A NEW animal study suggests that Alzheimer’s progression can be significantly influenced by circulating blood factors, with transfusions from older donors accelerating brain pathology and memory decline while blood from younger donors appears to exert protective neurological effects.
Blood Age and Alzheimer’s Progression
Alzheimer’s disease is defined by progressive cognitive impairment and the accumulation of amyloid beta in the brain. Traditionally, these pathological processes were believed to be confined largely to neural tissue. Growing evidence now indicates that peripheral blood components play a measurable role in shaping Alzheimer’s progression by influencing amyloid clearance, inflammation, and synaptic integrity. Blood based strategies such as plasma exchange have already demonstrated potential benefits in reducing amyloid burden in human studies, raising interest in how the biological age of circulating blood may modify disease trajectories.
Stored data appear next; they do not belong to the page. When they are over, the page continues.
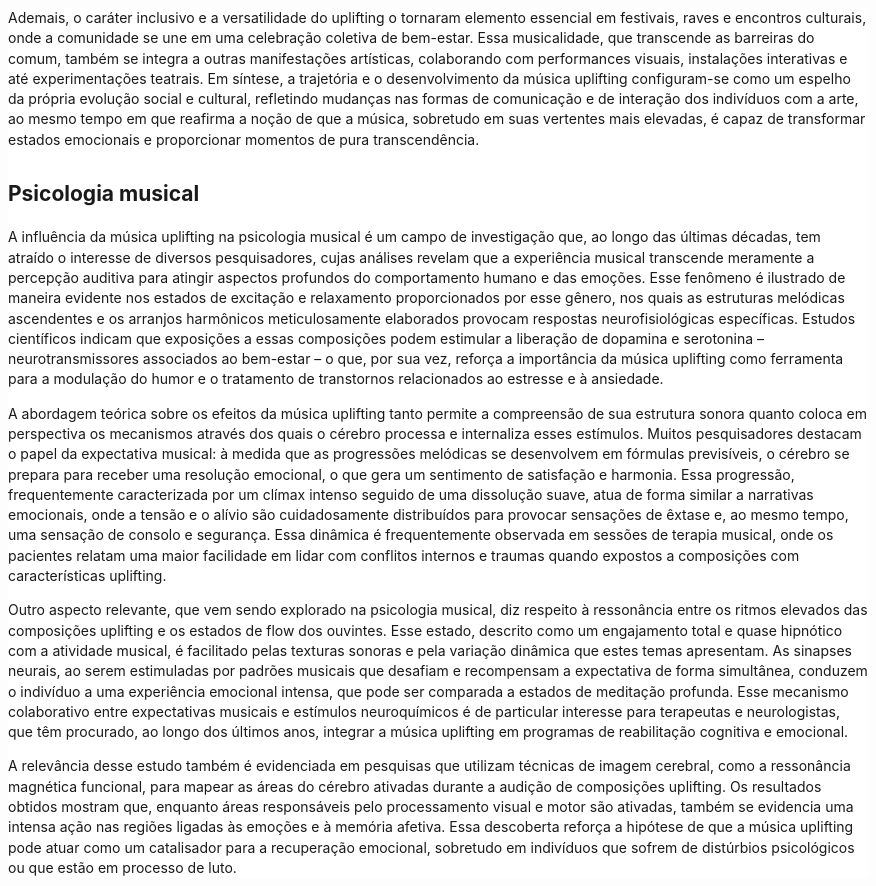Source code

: Ademais, o caráter inclusivo e a versatilidade do uplifting o tornaram elemento essencial em festivais, raves e encontros culturais, onde a comunidade se une em uma celebração coletiva de bem-estar. Essa musicalidade, que transcende as barreiras do comum, também se integra a outras manifestações artísticas, colaborando com performances visuais, instalações interativas e até experimentações teatrais. Em síntese, a trajetória e o desenvolvimento da música uplifting configuram-se como um espelho da própria evolução social e cultural, refletindo mudanças nas formas de comunicação e de interação dos indivíduos com a arte, ao mesmo tempo em que reafirma a noção de que a música, sobretudo em suas vertentes mais elevadas, é capaz de transformar estados emocionais e proporcionar momentos de pura transcendência.


## Psicologia musical

A influência da música uplifting na psicologia musical é um campo de investigação que, ao longo das últimas décadas, tem atraído o interesse de diversos pesquisadores, cujas análises revelam que a experiência musical transcende meramente a percepção auditiva para atingir aspectos profundos do comportamento humano e das emoções. Esse fenômeno é ilustrado de maneira evidente nos estados de excitação e relaxamento proporcionados por esse gênero, nos quais as estruturas melódicas ascendentes e os arranjos harmônicos meticulosamente elaborados provocam respostas neurofisiológicas específicas. Estudos científicos indicam que exposições a essas composições podem estimular a liberação de dopamina e serotonina – neurotransmissores associados ao bem-estar – o que, por sua vez, reforça a importância da música uplifting como ferramenta para a modulação do humor e o tratamento de transtornos relacionados ao estresse e à ansiedade.  

A abordagem teórica sobre os efeitos da música uplifting tanto permite a compreensão de sua estrutura sonora quanto coloca em perspectiva os mecanismos através dos quais o cérebro processa e internaliza esses estímulos. Muitos pesquisadores destacam o papel da expectativa musical: à medida que as progressões melódicas se desenvolvem em fórmulas previsíveis, o cérebro se prepara para receber uma resolução emocional, o que gera um sentimento de satisfação e harmonia. Essa progressão, frequentemente caracterizada por um clímax intenso seguido de uma dissolução suave, atua de forma similar a narrativas emocionais, onde a tensão e o alívio são cuidadosamente distribuídos para provocar sensações de êxtase e, ao mesmo tempo, uma sensação de consolo e segurança. Essa dinâmica é frequentemente observada em sessões de terapia musical, onde os pacientes relatam uma maior facilidade em lidar com conflitos internos e traumas quando expostos a composições com características uplifting.

Outro aspecto relevante, que vem sendo explorado na psicologia musical, diz respeito à ressonância entre os ritmos elevados das composições uplifting e os estados de flow dos ouvintes. Esse estado, descrito como um engajamento total e quase hipnótico com a atividade musical, é facilitado pelas texturas sonoras e pela variação dinâmica que estes temas apresentam. As sinapses neurais, ao serem estimuladas por padrões musicais que desafiam e recompensam a expectativa de forma simultânea, conduzem o indivíduo a uma experiência emocional intensa, que pode ser comparada a estados de meditação profunda. Esse mecanismo colaborativo entre expectativas musicais e estímulos neuroquímicos é de particular interesse para terapeutas e neurologistas, que têm procurado, ao longo dos últimos anos, integrar a música uplifting em programas de reabilitação cognitiva e emocional.  

A relevância desse estudo também é evidenciada em pesquisas que utilizam técnicas de imagem cerebral, como a ressonância magnética funcional, para mapear as áreas do cérebro ativadas durante a audição de composições uplifting. Os resultados obtidos mostram que, enquanto áreas responsáveis pelo processamento visual e motor são ativadas, também se evidencia uma intensa ação nas regiões ligadas às emoções e à memória afetiva. Essa descoberta reforça a hipótese de que a música uplifting pode atuar como um catalisador para a recuperação emocional, sobretudo em indivíduos que sofrem de distúrbios psicológicos ou que estão em processo de luto.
Long-Term Infusion Study in Transgenic Mice
Researchers infused transgenic Tg2576 mice with weekly blood transfusions from either young or old wild type donors over a prolonged period. Mice receiving old donor blood displayed significantly impaired short- and long-term spatial memory and increased cortical amyloid deposition compared with animals receiving young blood. Proteomic profiling identified more than 250 differentially expressed proteins affecting synaptogenesis, calcium channel regulation, and endocannabinoid signalling. Among these, the α2δ2 calcium channel subunit emerged as a potential mediator of Alzheimer’s progression, showing higher expression in mice treated with old blood. In contrast, young donor blood was associated with protein changes consistent with improved synaptic and neuronal function, suggesting a biologically protective influence on neurodegenerative pathways.
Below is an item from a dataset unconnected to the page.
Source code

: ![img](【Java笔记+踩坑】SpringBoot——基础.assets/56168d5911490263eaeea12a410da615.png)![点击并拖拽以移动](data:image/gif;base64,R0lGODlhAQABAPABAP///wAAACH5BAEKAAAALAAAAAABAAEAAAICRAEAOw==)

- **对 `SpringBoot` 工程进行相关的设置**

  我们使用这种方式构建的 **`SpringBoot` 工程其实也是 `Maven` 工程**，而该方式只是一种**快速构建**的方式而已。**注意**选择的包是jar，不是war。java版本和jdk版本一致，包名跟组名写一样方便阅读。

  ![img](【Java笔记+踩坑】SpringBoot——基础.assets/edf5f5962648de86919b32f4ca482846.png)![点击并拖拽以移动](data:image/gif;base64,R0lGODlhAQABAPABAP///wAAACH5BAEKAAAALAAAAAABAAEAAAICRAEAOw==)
Clinical Implications and Future Directions
Although conducted in animal models, these findings reinforce the concept that Alzheimer’s progression is not solely driven by intrinsic brain pathology but is also shaped by systemic biological factors. Understanding how circulating proteins and inflammatory mediators influence amyloid deposition and synaptic health could open new avenues for blood-based diagnostics and therapies. Future translational research may focus on identifying harmful and protective blood-borne factors, developing targeted plasma modification strategies, and refining patient selection for emerging blood-based interventions.
Reference
Pizarro M et al. Infusion of blood from young and old mice modulates amyloid pathology. Aging (Albany NY). 2025;17(11):2664.